Alt causes – lack of motivation because of stereotypes built into society
Vedantam 16 — Shankar Vedantam, is NPR's social science correspondent and the host of the Hidden Brain podcast. The focus of his reporting is on human behavior and the social sciences, and how research in those fields can get listeners to think about the news in unusual and interesting ways. (“Research Explores Ways To Overcome STEM Fields' Gender Gap,” NPR, June 15th, Available Online at http://www.npr.org/2016/06/15/482123559/research-explores-ways-to-overcome-stem-fields-gender-gap, Accessed 07-10-2017 AZ)

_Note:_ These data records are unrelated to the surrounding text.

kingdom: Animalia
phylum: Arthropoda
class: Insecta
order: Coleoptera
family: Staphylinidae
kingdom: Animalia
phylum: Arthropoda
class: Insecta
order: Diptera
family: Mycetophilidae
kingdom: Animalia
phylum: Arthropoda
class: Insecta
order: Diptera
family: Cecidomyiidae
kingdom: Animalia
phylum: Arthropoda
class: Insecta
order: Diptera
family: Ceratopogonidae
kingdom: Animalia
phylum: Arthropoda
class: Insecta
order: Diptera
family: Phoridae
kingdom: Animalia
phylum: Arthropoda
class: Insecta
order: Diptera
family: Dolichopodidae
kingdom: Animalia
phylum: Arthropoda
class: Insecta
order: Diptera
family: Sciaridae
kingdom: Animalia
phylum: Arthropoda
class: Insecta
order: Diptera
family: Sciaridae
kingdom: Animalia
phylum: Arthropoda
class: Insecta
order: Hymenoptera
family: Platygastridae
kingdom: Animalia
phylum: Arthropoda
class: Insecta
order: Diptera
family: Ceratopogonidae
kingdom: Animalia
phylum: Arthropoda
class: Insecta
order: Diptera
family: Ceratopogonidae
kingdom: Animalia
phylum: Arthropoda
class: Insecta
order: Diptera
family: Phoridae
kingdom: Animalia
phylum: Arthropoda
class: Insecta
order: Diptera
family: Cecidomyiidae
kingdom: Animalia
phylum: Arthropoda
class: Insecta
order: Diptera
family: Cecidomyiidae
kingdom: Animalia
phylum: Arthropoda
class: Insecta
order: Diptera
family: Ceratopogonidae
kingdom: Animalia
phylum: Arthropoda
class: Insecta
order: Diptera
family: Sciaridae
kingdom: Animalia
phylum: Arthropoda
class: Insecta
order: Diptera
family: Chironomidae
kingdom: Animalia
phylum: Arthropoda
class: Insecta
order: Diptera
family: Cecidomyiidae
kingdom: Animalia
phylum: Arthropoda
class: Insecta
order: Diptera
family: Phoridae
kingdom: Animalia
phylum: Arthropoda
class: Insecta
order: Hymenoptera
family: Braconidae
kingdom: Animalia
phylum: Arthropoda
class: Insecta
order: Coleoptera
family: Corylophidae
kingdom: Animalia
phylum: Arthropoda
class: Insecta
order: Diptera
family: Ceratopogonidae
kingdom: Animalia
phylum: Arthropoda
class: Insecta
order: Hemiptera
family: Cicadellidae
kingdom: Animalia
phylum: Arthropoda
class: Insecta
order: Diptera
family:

DAVID GREENE, HOST: When you look at fields such as engineering and technology - fields that have a lot of well-paying jobs - women are significantly outnumbered by men. And the problem is not just recruitment; it's retention. There's new research now into why it is often hard to retain women at tech companies and engineering schools. And here to talk about it is NPR social science correspondent Shankar Vedantam. Hey, Shankar. SHANKAR VEDANTAM, BYLINE: Hi, David. GREENE: So what is the problem you're looking at here? VEDANTAM: Well, you know, people used to say that women were not as good at math. But as women have started to do as well as men at science and math, the narrative has shifted, David. And now people say, look, women really aren't as interested in these fields as men. And there's some evidence to back up this theory. Only 18 percent of engineering majors in college are female. Lots of female students show up in college saying they're interested in science, technology, engineering and math, but a couple of years later, they've switch their majors. At the University of Massachusetts at Amherst, the psychologist Nilanjana Dasgupta told me that she had a different theory on why women might drop out of math and tech careers. NILANJANA DASGUPTA: The prototype of success in tech is very male, so I think those stereotypes get in the way of women feeling that this is the field for them. They feel good at multiple subjects, and you feel like you don't really belong in a place. Over time, you start to de-identify or move away from fields and hang out more in other fields where your friends are.